Dave Davison plops onto his knees to tune his guitar, putting him at eye level with a cluster of fans pressed against the stage’s protective perimeter of speakers. “Who do you like, the Cubs or the Sox?” an eager onlooker half shouts at Davison, the impressively bearded frontman of Chicago-based Maps and Atlases. “Well, that’s a good question,” he responds, continuing with an explanation that involves a geographical background of his parents, as he shifts his gaze between guitar strings and the subtly encroaching fan. Next to him on stage Shiraz Dada stands with his back to the crowd, a bass strap bisecting the lettered warning on his black t-shirt: “We’re not happy, until you’re not happy.”
But if Dada and the rest of Maps and Atlases try to displease the audience, they fail miserably. The four-piece could easily spoil their delicate layers of jingles and clicks, but the opener “Living Decorations” (see Foundwaves’ video below) proves them incapable of cluttering the details. Davison meshes leathery vocals atop pristine stairways of scales, wandering away from the mic during instrumental breaks that hint at what’s to come.
Amid cymbals that chatter like cicadas in “Every Place is a House,” Erin Elders sips from his beer while continuing to finger dexterous rosettes on his guitar. Drummer Chris Hainey slams rhythms with uncanny force and precision before giving his kit a break to clap out the rhythm for the audience. When the syncopated beats prove too complicated for the crowd, a jumble of claps intensifies the multi-dimensional number.

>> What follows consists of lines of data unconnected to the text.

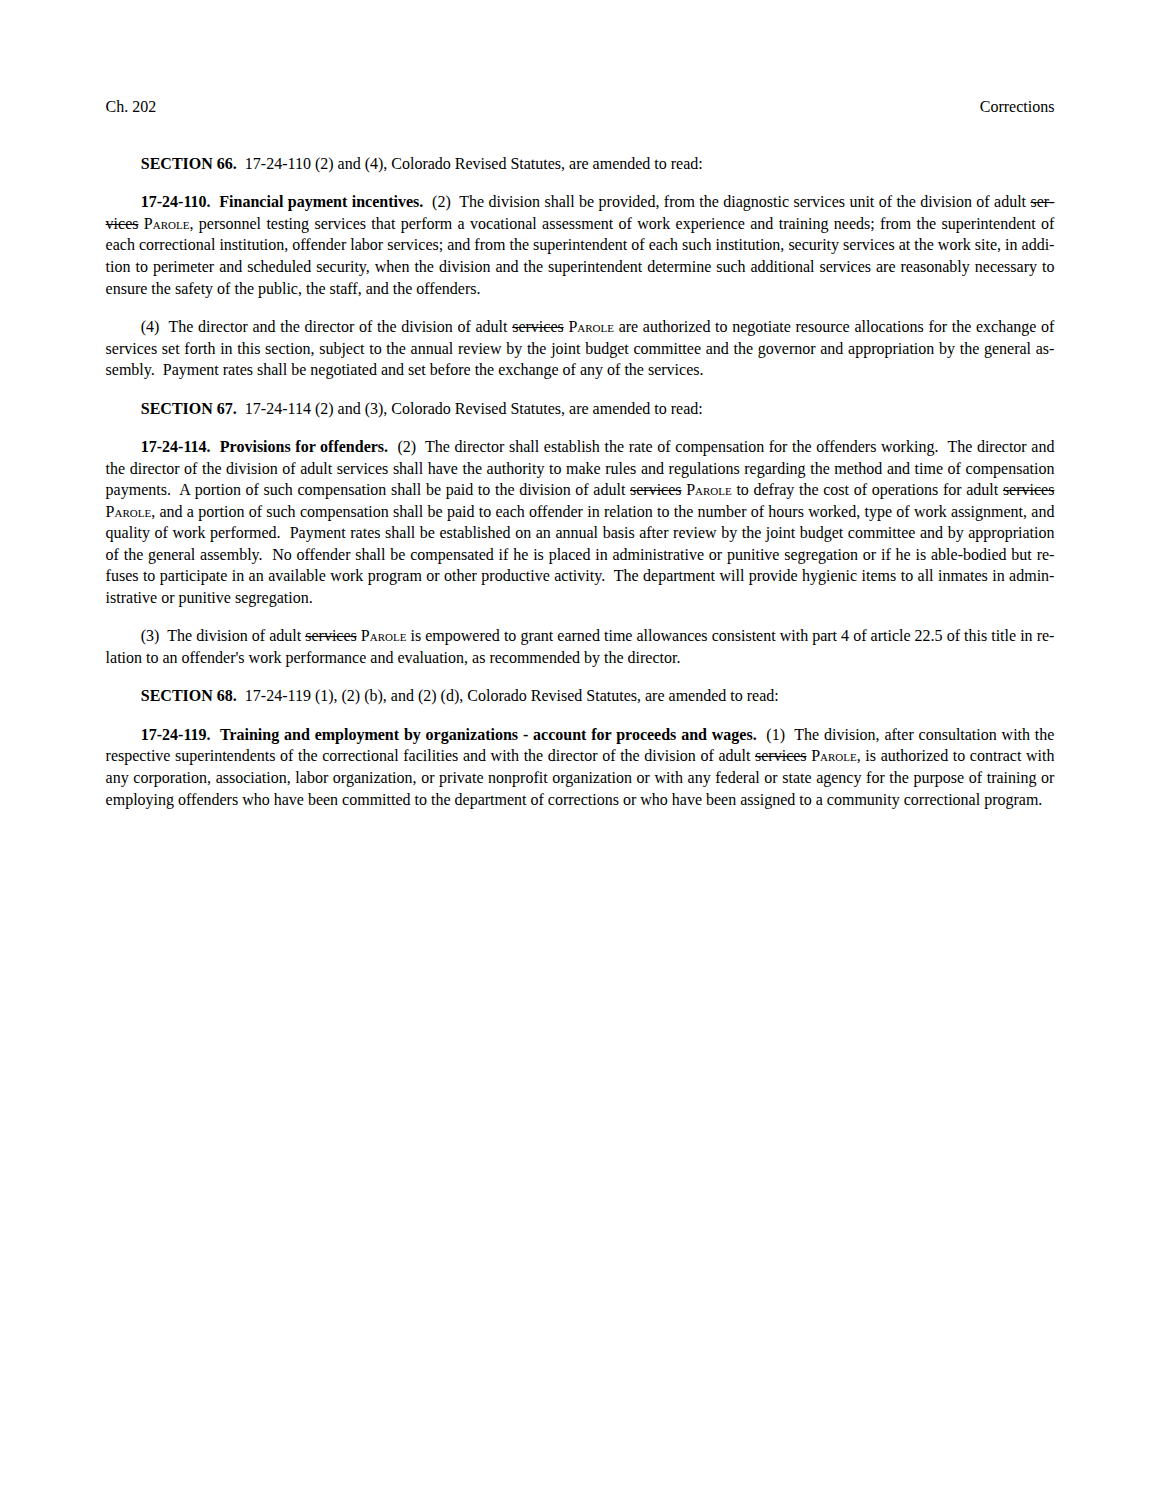Ch. 202 Corrections
SECTION 66. 17-24-110 (2) and (4), Colorado Revised Statutes, are amended to read:
17-24-110. Financial payment incentives. (2) The division shall be provided, from the diagnostic services unit of the division of adult services Parole, personnel testing services that perform a vocational assessment of work experience and training needs; from the superintendent of each correctional institution, offender labor services; and from the superintendent of each such institution, security services at the work site, in addition to perimeter and scheduled security, when the division and the superintendent determine such additional services are reasonably necessary to ensure the safety of the public, the staff, and the offenders.
(4) The director and the director of the division of adult services Parole are authorized to negotiate resource allocations for the exchange of services set forth in this section, subject to the annual review by the joint budget committee and the governor and appropriation by the general assembly. Payment rates shall be negotiated and set before the exchange of any of the services.
SECTION 67. 17-24-114 (2) and (3), Colorado Revised Statutes, are amended to read:
17-24-114. Provisions for offenders. (2) The director shall establish the rate of compensation for the offenders working. The director and the director of the division of adult services shall have the authority to make rules and regulations regarding the method and time of compensation payments. A portion of such compensation shall be paid to the division of adult services Parole to defray the cost of operations for adult services Parole, and a portion of such compensation shall be paid to each offender in relation to the number of hours worked, type of work assignment, and quality of work performed. Payment rates shall be established on an annual basis after review by the joint budget committee and by appropriation of the general assembly. No offender shall be compensated if he is placed in administrative or punitive segregation or if he is able-bodied but refuses to participate in an available work program or other productive activity. The department will provide hygienic items to all inmates in administrative or punitive segregation.
(3) The division of adult services Parole is empowered to grant earned time allowances consistent with part 4 of article 22.5 of this title in relation to an offender's work performance and evaluation, as recommended by the director.
SECTION 68. 17-24-119 (1), (2) (b), and (2) (d), Colorado Revised Statutes, are amended to read:
17-24-119. Training and employment by organizations - account for proceeds and wages. (1) The division, after consultation with the respective superintendents of the correctional facilities and with the director of the division of adult services Parole, is authorized to contract with any corporation, association, labor organization, or private nonprofit organization or with any federal or state agency for the purpose of training or employing offenders who have been committed to the department of corrections or who have been assigned to a community correctional program.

Maps and Atlases play one of their simpler tunes, “The Glamorous Glowing,” then announce that the next will be their last. The announcement is met with a spirited resistance and Davison, through his woolly beard, appeases the fans by inviting them out front for a few more songs. People turn to their neighbors to confirm that what they heard wasn’t a playful bluff – like Dada’s t-shirt – or product of a wishful imagination. But sure enough, the band drags their gear out onto the strip of sidewalk between Mass. Ave and Central Convenience, indulging the swarm of onlookers with an acoustic encore. And for those who waited, we are anything but “not happy.”